Phillip Inman reports that MPs have “won” access to TTIP documents, but can only view and not record them (MPs to see TTIP papers under strict rules, 19 February). What can the justification for this secrecy be when at the same time the government (and the EU) insist that TTIP is a good deal for all of us? Usually, when an individual or organisation has something that will benefit you, they are eager to tell you about it. With the honourable exception of Caroline Lucas, and I would hope some others, it seems incredible that our MPs either are, or are pretending to be, insouciant to the irony that they are being grudgingly granted limited access only to the details of a treaty that will demote the interests of democratically elected governments below those of multinational corporations.

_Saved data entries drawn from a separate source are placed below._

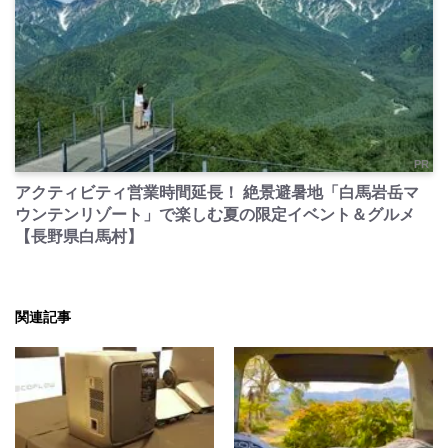
PR
アクティビティ営業時間延長！ 絶景避暑地「白馬岩岳マ
ウンテンリゾート」で楽しむ夏の限定イベント＆グルメ
【長野県白馬村】
関連記事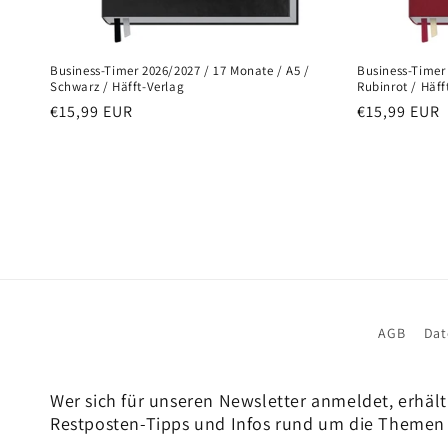
Business-Timer 2026/2027 / 17 Monate / A5 /
Business-Timer 
Schwarz / Häfft-Verlag
Rubinrot / Häff
Normaler
€15,99 EUR
Normaler
€15,99 EUR
Preis
Preis
AGB
Dat
Wer sich für unseren Newsletter anmeldet, erhält
Restposten-Tipps und Infos rund um die Themen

Because Dave, it’s still being negotiated. Contract negotiations are not held in public. It’s the final agreement that is then presented for approval or rejection.
I can understand why Unite is concentrating on the NHS, which it hopes will be exempt from TTIP, but the implications go far wider (Report, 22 February). Few commentators seem aware of the negative effect of TTIP on our ability to tackle climate change. Suppose in 10 to 15 years that several fracking firms were operating in the UK and the government decided the continued extraction of shale gas or shale oil were incompatible with our climate change commitments. Under TTIP, those companies could sue the British government and the result would either be massive compensation or the repeal of the UK’s Climate Change Act. The decision will not be taken by politicians, but by unaccountable lawyers meeting in secret and applying the terms of the trade deal.
Yes, quite, that’s the point of the ISDS provisions. To stop investors being screwed over by politicians changing their minds after they’ve made their investments. Andthey get to do so in courts not run by the governments or politicians doing the screwing over.
That’s the whole fucking point.
It’s absolutely no different at all from compulsory purchase of your house for a railway line. Government can do this, undoubtedly, because the public good of the railway line overcomes your property rights. But they’ve got to pay you full market value, before the railway line plans, when they do so. Government can pass a law stopping fracking any time it likes. It’s just got to compensate those who have spent money developing fracking operations under the previous laws that allowed them to do so.